━━ Supplied information ━━

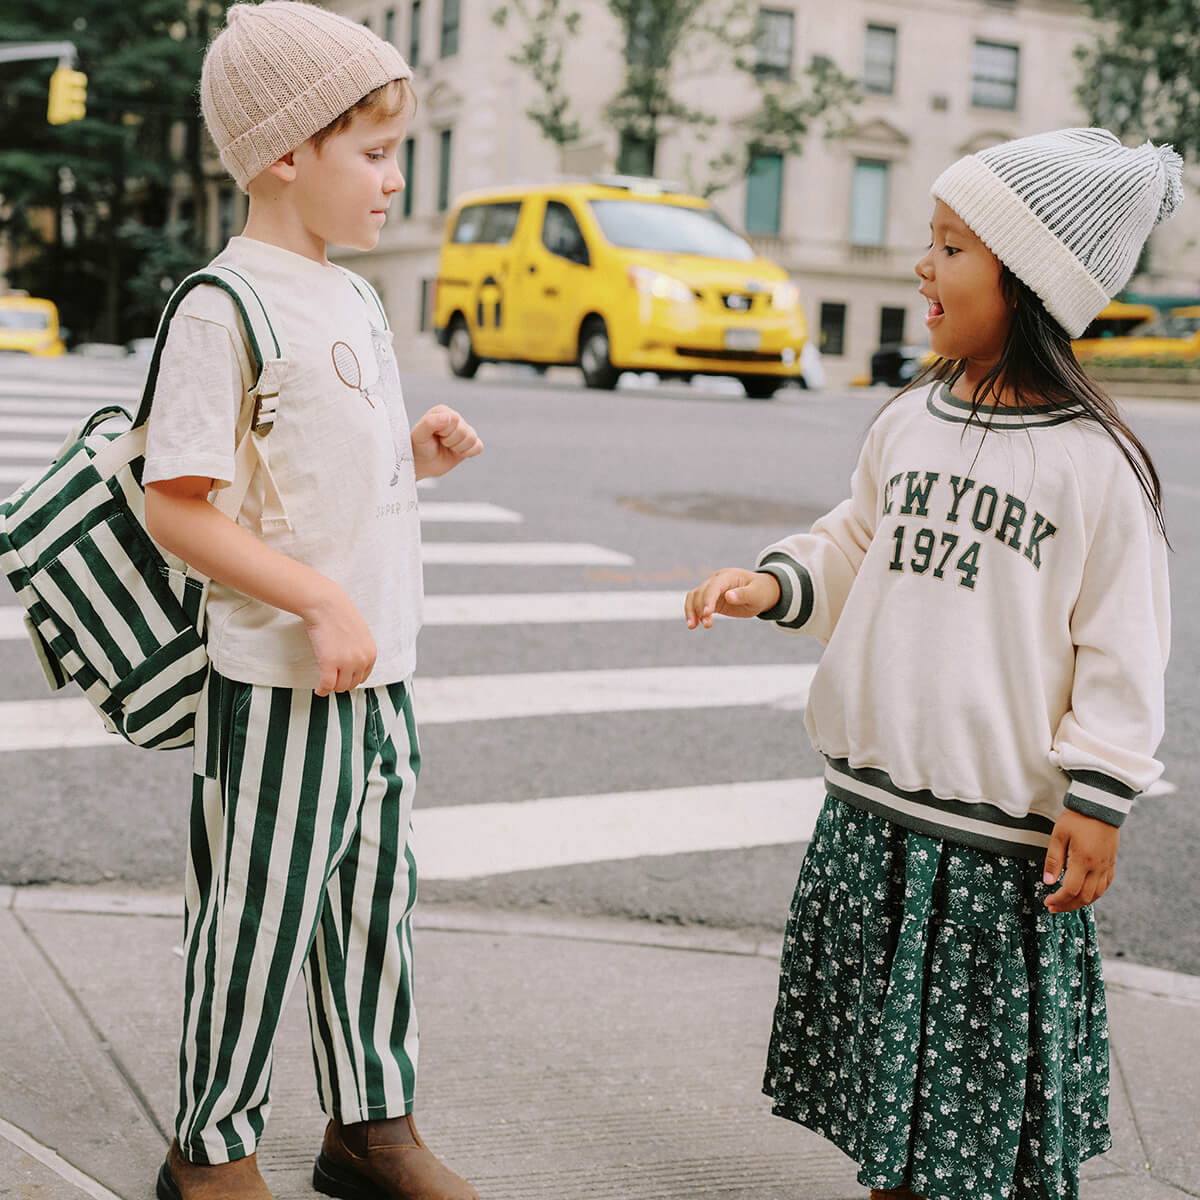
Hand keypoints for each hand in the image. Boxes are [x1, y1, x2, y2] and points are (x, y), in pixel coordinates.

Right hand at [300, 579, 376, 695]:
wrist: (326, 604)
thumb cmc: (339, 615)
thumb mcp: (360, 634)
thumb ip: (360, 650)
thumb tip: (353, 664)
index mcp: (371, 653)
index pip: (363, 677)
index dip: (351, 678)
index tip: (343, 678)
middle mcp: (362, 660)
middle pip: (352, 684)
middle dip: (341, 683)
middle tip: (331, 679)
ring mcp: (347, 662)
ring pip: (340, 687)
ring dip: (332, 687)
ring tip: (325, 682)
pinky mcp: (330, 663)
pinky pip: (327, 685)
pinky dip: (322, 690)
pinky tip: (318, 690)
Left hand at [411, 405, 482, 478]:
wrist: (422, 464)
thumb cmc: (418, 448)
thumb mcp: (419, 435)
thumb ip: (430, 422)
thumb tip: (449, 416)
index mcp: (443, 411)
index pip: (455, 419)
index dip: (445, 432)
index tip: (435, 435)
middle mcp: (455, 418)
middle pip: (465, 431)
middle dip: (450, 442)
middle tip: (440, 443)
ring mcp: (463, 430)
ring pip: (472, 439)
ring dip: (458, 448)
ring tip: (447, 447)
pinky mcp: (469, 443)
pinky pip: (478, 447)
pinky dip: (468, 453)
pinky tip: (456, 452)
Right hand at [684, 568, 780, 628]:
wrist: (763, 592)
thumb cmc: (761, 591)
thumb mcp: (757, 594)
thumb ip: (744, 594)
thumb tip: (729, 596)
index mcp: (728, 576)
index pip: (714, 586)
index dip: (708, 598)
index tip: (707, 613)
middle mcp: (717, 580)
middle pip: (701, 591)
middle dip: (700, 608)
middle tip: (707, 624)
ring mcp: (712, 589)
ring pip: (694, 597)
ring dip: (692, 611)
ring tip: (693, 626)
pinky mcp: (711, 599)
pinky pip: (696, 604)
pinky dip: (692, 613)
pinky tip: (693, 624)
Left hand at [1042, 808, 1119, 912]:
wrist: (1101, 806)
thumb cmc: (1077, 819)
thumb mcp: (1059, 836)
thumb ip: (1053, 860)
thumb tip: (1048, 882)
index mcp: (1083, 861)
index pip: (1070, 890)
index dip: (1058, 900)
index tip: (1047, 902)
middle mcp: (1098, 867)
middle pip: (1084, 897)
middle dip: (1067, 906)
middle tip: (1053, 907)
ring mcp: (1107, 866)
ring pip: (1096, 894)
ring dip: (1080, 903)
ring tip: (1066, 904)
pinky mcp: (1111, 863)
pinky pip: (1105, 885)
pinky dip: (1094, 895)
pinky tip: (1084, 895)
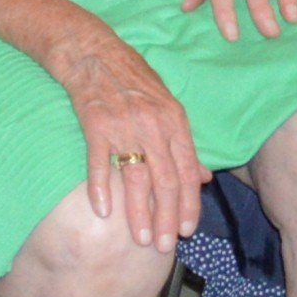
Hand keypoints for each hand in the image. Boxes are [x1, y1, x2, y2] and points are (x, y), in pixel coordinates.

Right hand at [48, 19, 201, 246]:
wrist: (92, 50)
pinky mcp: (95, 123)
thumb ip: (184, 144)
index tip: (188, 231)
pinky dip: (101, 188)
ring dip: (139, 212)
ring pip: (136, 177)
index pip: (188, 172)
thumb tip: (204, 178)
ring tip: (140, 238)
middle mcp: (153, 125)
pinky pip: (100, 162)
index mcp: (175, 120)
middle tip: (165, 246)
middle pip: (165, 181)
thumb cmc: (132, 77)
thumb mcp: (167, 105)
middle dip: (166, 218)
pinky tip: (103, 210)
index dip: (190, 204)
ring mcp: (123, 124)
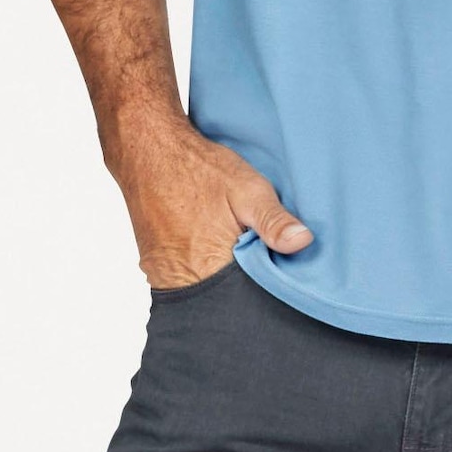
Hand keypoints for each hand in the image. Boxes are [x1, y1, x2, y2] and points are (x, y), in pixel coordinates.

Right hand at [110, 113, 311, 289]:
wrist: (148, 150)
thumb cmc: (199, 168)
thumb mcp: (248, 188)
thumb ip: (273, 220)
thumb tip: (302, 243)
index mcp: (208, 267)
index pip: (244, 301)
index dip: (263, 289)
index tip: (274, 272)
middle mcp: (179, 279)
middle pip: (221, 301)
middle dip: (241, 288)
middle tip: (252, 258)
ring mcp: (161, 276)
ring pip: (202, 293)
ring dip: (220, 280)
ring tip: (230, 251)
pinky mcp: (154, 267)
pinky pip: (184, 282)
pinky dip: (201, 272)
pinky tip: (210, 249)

━━━
━━ Supplied information ━━

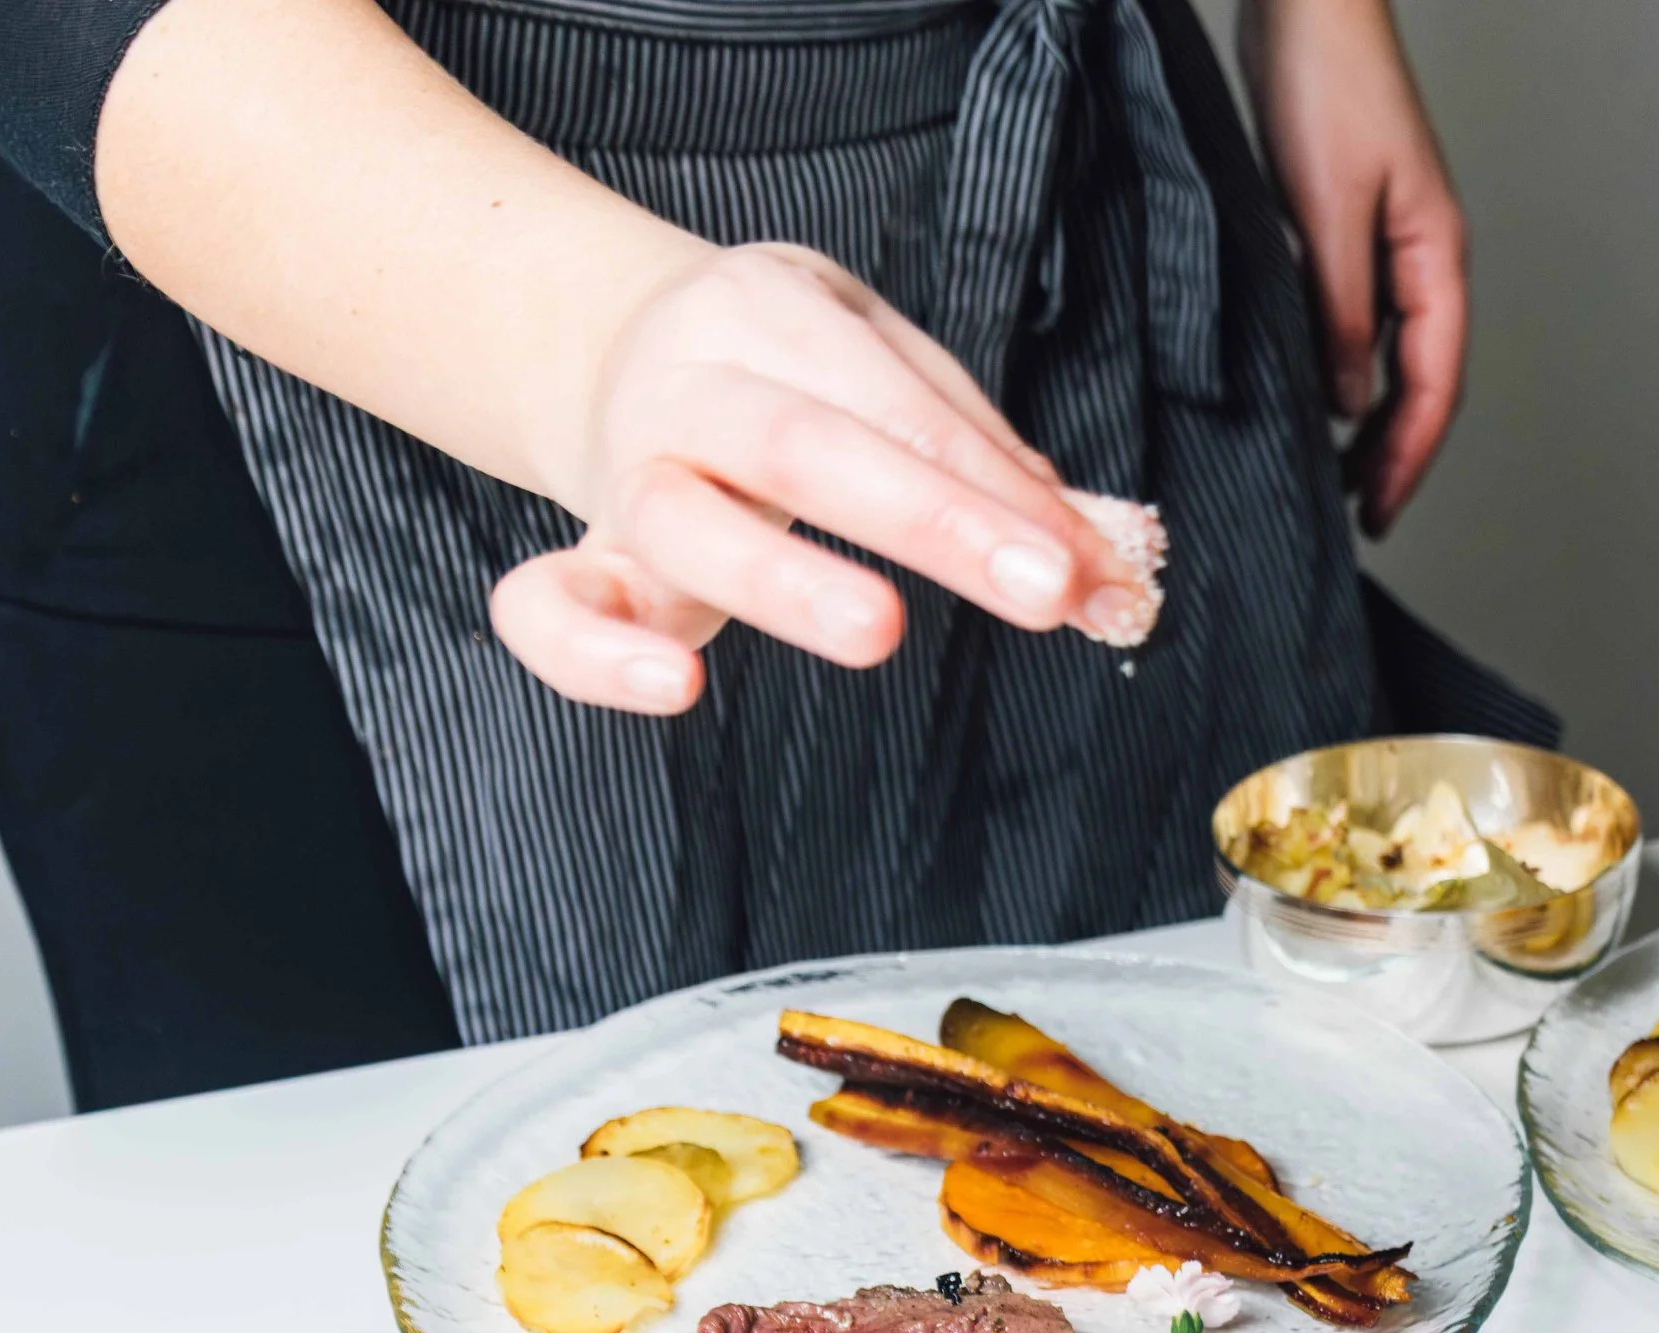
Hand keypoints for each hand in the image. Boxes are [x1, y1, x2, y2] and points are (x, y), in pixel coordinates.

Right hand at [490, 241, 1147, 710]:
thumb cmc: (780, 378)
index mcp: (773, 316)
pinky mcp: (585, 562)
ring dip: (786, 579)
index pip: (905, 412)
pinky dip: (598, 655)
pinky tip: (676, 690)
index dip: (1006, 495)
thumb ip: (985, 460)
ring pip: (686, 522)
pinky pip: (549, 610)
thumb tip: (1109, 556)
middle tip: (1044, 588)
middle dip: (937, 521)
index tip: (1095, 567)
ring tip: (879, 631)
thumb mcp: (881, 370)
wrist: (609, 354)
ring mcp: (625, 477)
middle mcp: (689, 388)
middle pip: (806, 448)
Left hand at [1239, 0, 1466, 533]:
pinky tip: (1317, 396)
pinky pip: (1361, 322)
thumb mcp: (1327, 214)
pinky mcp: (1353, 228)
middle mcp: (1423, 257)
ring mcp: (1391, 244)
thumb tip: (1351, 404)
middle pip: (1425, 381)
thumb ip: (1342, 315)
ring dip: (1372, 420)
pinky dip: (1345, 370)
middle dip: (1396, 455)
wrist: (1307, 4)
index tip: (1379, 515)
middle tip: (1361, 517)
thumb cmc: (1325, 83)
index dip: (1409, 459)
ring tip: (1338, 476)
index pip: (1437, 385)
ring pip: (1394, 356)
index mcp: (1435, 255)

━━━

Aim of the exercise: Using the material above, transcribe exactly the lines from the one holding "index dip: (351, 678)" to the one holding "thumb tip: (204, 178)", both ends kept. Do not carry over any pictures.

Response box:
index dip: (351, 678)
index tip: (343, 678)
middle mcp: (362, 660)
middle pip: (352, 684)
middle dip: (341, 683)
middle tip: (331, 679)
ring mcp: (347, 662)
ring pip: (340, 687)
ring dip: (332, 687)
ring tip: (325, 682)
pinky mcp: (330, 663)
pinky pip: (327, 685)
pinky dip: (322, 690)
pinky tip: (318, 690)
Left hand at [411, 405, 482, 478]:
wrist: (422, 464)
thumb cmc: (418, 448)
thumb mcp: (419, 435)
thumb ip: (430, 422)
thumb tip: (449, 416)
index mcp: (443, 411)
index pip: (455, 419)
index dip: (445, 432)
index tip: (435, 435)
middle mcp: (455, 418)
middle pip: (465, 431)
middle dip: (450, 442)
middle tip: (440, 443)
ring mcp: (463, 430)
ring pip: (472, 439)
ring dip: (458, 448)
ring tip: (447, 447)
pinky mcp: (469, 443)
pinky pip: (478, 447)
pinky dip: (468, 453)
pinky tip: (456, 452)
Right hand at [684, 568, 780, 628]:
wrist: (763, 592)
thumb cmc: (761, 591)
thumb mcp: (757, 594)
thumb ip: (744, 594)
thumb tip: (729, 596)
index mcp: (728, 576)
index pip: (714, 586)
index dip: (708, 598)
index tip: (707, 613)
middle mcp: (717, 580)
middle pip: (701, 591)
middle dip: (700, 608)
middle tip: (707, 624)
ring mcp: (712, 589)
ring pip: (694, 597)
ring dip: (692, 611)
ring tip: (693, 626)
pinky mcp: (711, 599)
pinky pip: (696, 604)
pinky dip: (692, 613)
pinky tip: (693, 624)
Left hand at [1042, 808, 1119, 912]:
wrist: (1101, 806)
thumb cmc: (1077, 819)
thumb mcp: (1059, 836)
thumb ip: (1053, 860)
thumb tip: (1048, 882)
index mcp: (1083, 861)
index pip: (1070, 890)
index dip: (1058, 900)
index tip: (1047, 902)
middle mcp: (1098, 867)
middle pip: (1084, 897)
middle dip: (1067, 906)
middle tip: (1053, 907)
ring mcp: (1107, 866)
ring pip: (1096, 894)
ring dip: (1080, 903)
ring tip: (1066, 904)
pinky mcp: (1111, 863)
pinky pip: (1105, 885)
pinky dip: (1094, 895)
pinky tip: (1084, 895)
Hand keypoints for each hand in the image. Boxes are [x1, y1, x2, y2] and points are (x, y), in pixel coordinates.

Right hand at [48, 19, 201, 246]:
wrist: (92, 50)
pinky mcp: (95, 123)
thumb ip: (184, 144)
index tip: (188, 231)
pinky dip: (101, 188)
ring dip: (139, 212)
ring pip: (136, 177)
index pip: (188, 172)
thumb tip: (204, 178)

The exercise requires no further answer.